(Saved data entries)
┄┄┄┄┄┄┄┄┄┄┄┄┄┄┄┄┄┄┄┄
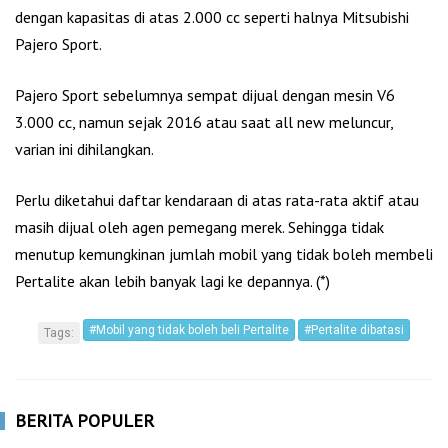
dengan kapasitas di atas 2.000 cc seperti halnya Mitsubishi
Pajero Sport.
Pajero Sport sebelumnya sempat dijual dengan mesin V6
3.000 cc, namun sejak 2016 atau saat all new meluncur,
varian ini dihilangkan.
Perlu diketahui daftar kendaraan di atas rata-rata aktif atau
masih dijual oleh agen pemegang merek. Sehingga tidak
menutup kemungkinan jumlah mobil yang tidak boleh membeli
Pertalite akan lebih banyak lagi ke depannya. (*)
#Mobil yang tidak boleh beli Pertalite
#Pertalite dibatasi
Tags:
BERITA POPULER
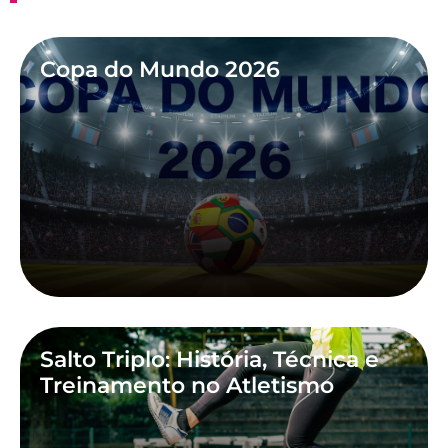
Copa do Mundo 2026
Salto Triplo: História, Técnica e
Treinamento no Atletismo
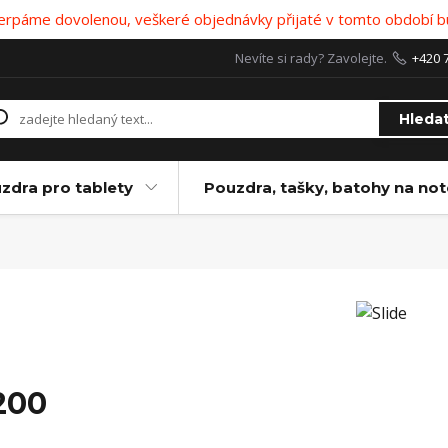
 čerpáme dovolenou, veškeré objednávky přijaté v tomto období b
Nevíte si rady? Zavolejte.
+420 
Hleda
zdra pro tablety
Pouzdra, tašky, batohy na no
200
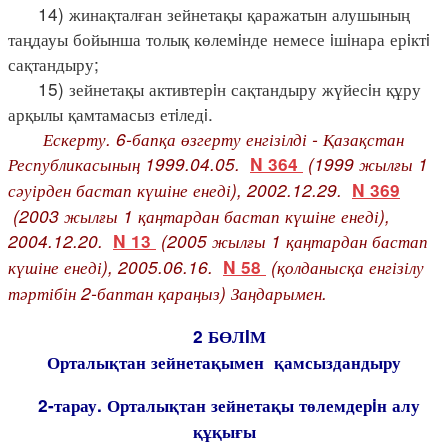
14) жинақталған зейнетақы қаражатын алушының
таңдауы бойынша толық көлемiнде немесе iшiнара ерiктi
сақтандыру;
15) зейнетақы активтерiн сақтандыру жүйесiн құру
арқылы қамтамасыз етiледi.
Ескерту. 6-бапқа өзгерту енгізілді - Қазақстан
Республикасының 1999.04.05.
(1999 жылғы 1
N 364
сәуірден бастап күшіне енеді), 2002.12.29.
N 369
(2003 жылғы 1 қаңтардан бастап күшіне енеді),
2004.12.20.
(2005 жылғы 1 қаңтардан бастап
N 13
күшіне енеді), 2005.06.16.
(қолданысқа енгізілу
N 58
тәртібін 2-баптан қараңыз) Заңдарымен.
2 БӨЛIМ
Орталықтан зейнетақымен қамсыздандыру
2-тарау. Орталықтан зейнетақы төлемдерiн алу
құқығы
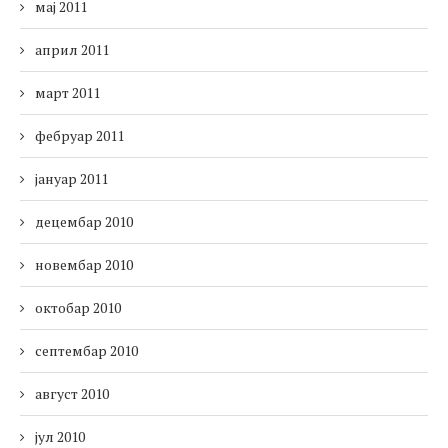
мај 2011
април 2011
март 2011
фебруар 2011
јануар 2011
децембар 2010
новембар 2010
октобар 2010
септембар 2010
август 2010
јул 2010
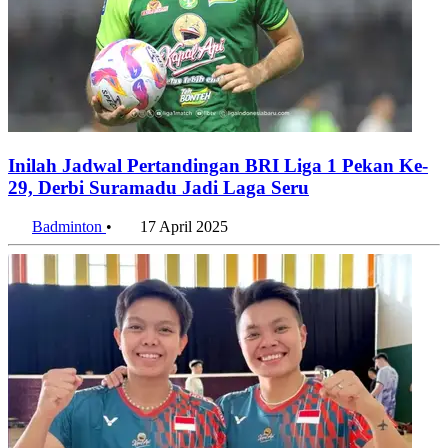
Inilah Jadwal Pertandingan BRI Liga 1 Pekan Ke-
29, Derbi Suramadu Jadi Laga Seru
Badminton
•
17 April 2025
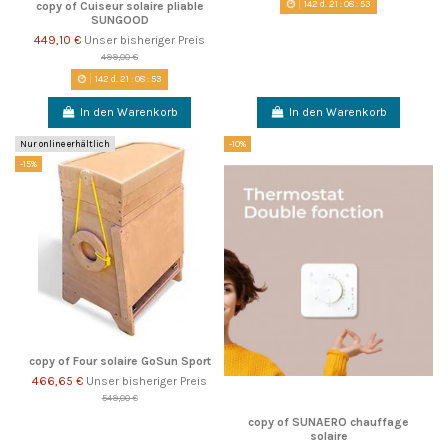
142
d.
21
:
08
:
52
copy of Cuiseur solaire pliable
SUNGOOD
449,10 €
Unser bisheriger Preis
499,00 €
142
d.
21
:
08
:
52
In den Warenkorb
In den Warenkorb
Nur online erhältlich
-10%
-15%
copy of Four solaire GoSun Sport
466,65 €
Unser bisheriger Preis
549,00 €
copy of SUNAERO chauffage
solaire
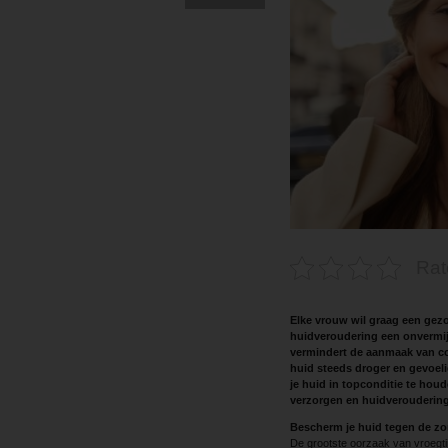
Rat
Elke vrouw wil graag een gez
huidveroudering een onvermijd
vermindert de aanmaak van co
huid steeds droger en gevoeli
je huid in topconditie te houd
verzorgen en huidveroudering 
Bescherm je huid tegen de zo
De grootste oorzaak van vroegti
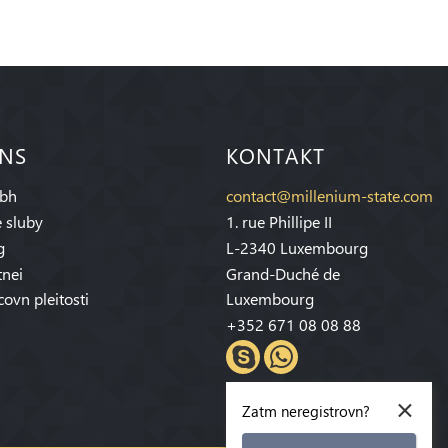
 NS
KONTAKT
bh
contact@millenium-state.com
 sluby
1. rue Phillipe II
g
L-2340 Luxembourg
tnei
Grand-Duché de
covn pleitosti
Luxembourg
+352 671 08 08 88
×
Zatm neregistrovn?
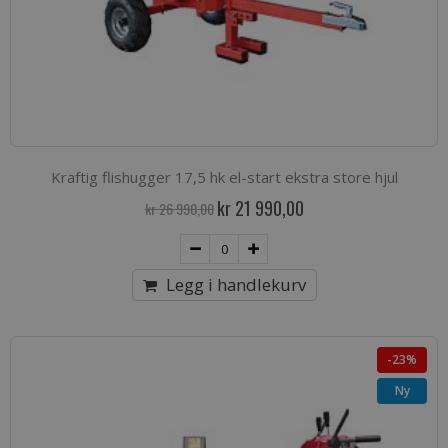
Kraftig flishugger 17,5 hk el-start ekstra store hjul
Spesialpris
kr 21 990,00
kr 26 990,00
Legg i handlekurv
-23%
Ny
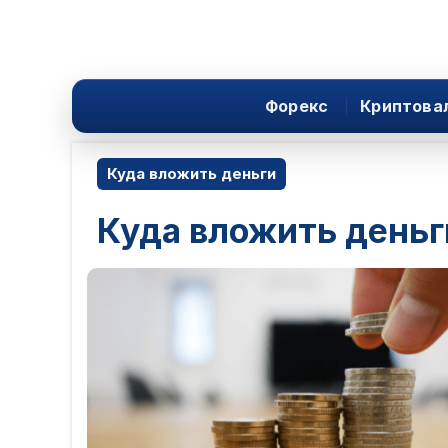
Форекс
Криптова
Куда вложить деньги
Куда вложить деньг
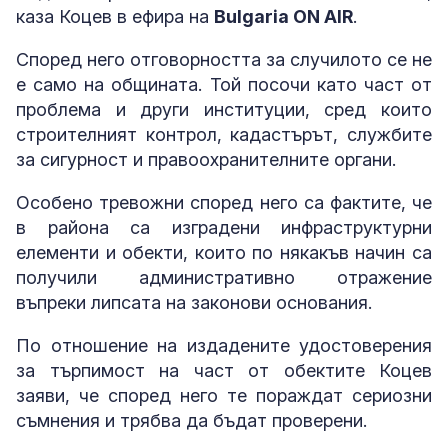
каза Коцев в ефира на
Bulgaria ON AIR
.
Според него отговорността за случилото се не
е само на общината. Той посочи като част от
проблема и други институции, сред които
строителният контрол, кадастърът, службите
за сигурност и правоохранителните органи.
Особено тревожни според него са фактите, че
в района са изградени инфраструктурни
елементи и обекти, които по някакъв начин са
получили административно отражение
въпреки липсата на законови основания.
По отношение на издадените удостоверения
за търпимост на част от обектите Коцев
заяви, че според него те пораждат сериозни
съмнения и трябва да бъдат проверени.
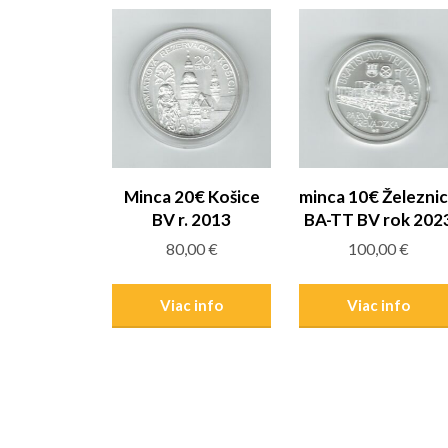
Minca 20€ Košice
minca 10€ Železni
BV r. 2013
BA-TT BV rok 202
80,00
€
100,00
€
Viac info
Viac info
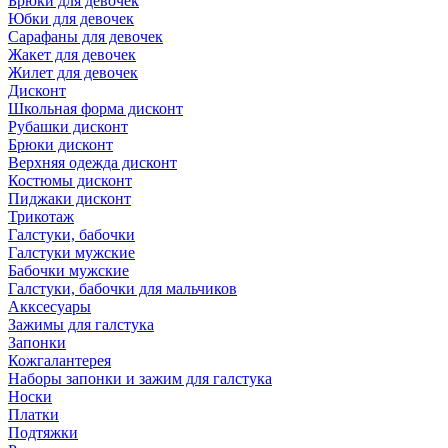
Брюки для девочек
Юбки для девочек
Сарафаны для девочек
Жакет для девочек
Жилет для девочек
Дисконт
Школьная форма дисконт
Рубашки дисконт
Брюки дисконт
Верхняя одежда дисконт
Костюмы дисконт
Пиджаки дисконт
Трикотаж
Галстуки, бабочки
Галстуки мужские
Бабочки мужские
Галстуки, бабочки для мальчиков
Акксесуары
Зажимы для галстука
Запонки
Кожгалантерея
Наборы запонки и зажим для галстука
Носки
Платки
Подтяжки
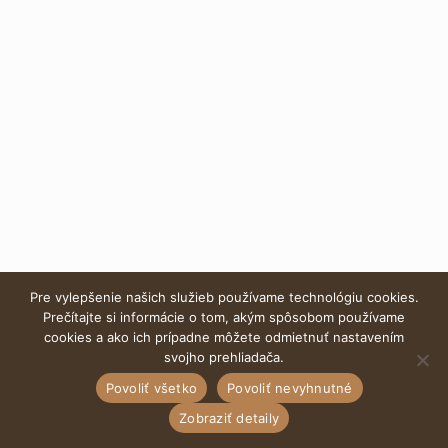
Pre vylepšenie našich služieb používame technológiu cookies.
Prečítajte si informácie o tom, akým spôsobom používame
cookies a ako ich prípadne môžete odmietnuť nastavením
svojho prehliadača.
Povoliť všetko
Povoliť nevyhnutné
Zobraziť detaily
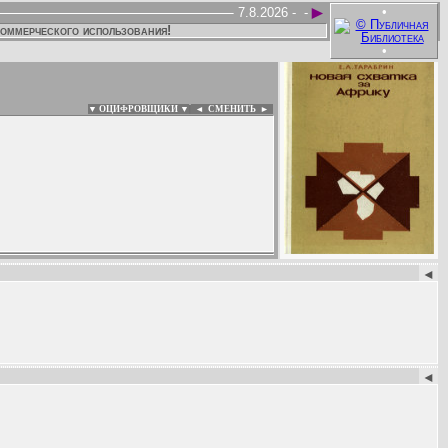
►
•
7.8.2026 -
-
коммерческого использования!
•
▼ ОЦИФРОВЩИКИ ▼
|
◄
СМЕНИТЬ ►
:
◄
◄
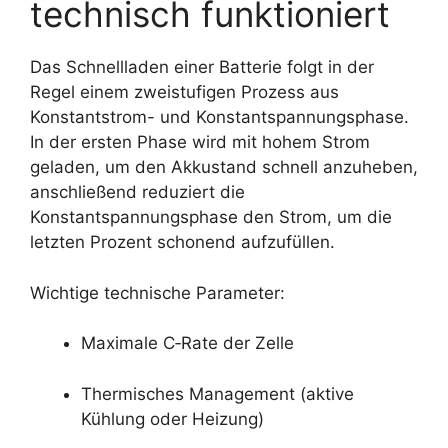
technisch funktioniert
Das Schnellladen einer Batterie folgt in der
Regel einem zweistufigen Prozess aus
Konstantstrom- und Konstantspannungsphase.
In der ersten Phase wird mit hohem Strom
geladen, um den Akkustand schnell anzuheben,
anschließend reduziert die
Konstantspannungsphase den Strom, um die
letzten Prozent schonend aufzufüllen.
Wichtige technische Parameter:
Maximale C‑Rate der Zelle
Thermisches Management (aktive
Kühlung oder Heizung)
┄┄┄┄┄┄┄┄┄┄┄┄┄┄┄┄┄┄┄┄
■ YOUR TASK
Only lines that contain "Орталықтан" are needed, so copy each of them from the data.

■ EXERCISE ANSWER
Орталықтан зейнетақымен қамсыздандыру
2-тарау. Орталықтан зейнетақы төлемдерiн алу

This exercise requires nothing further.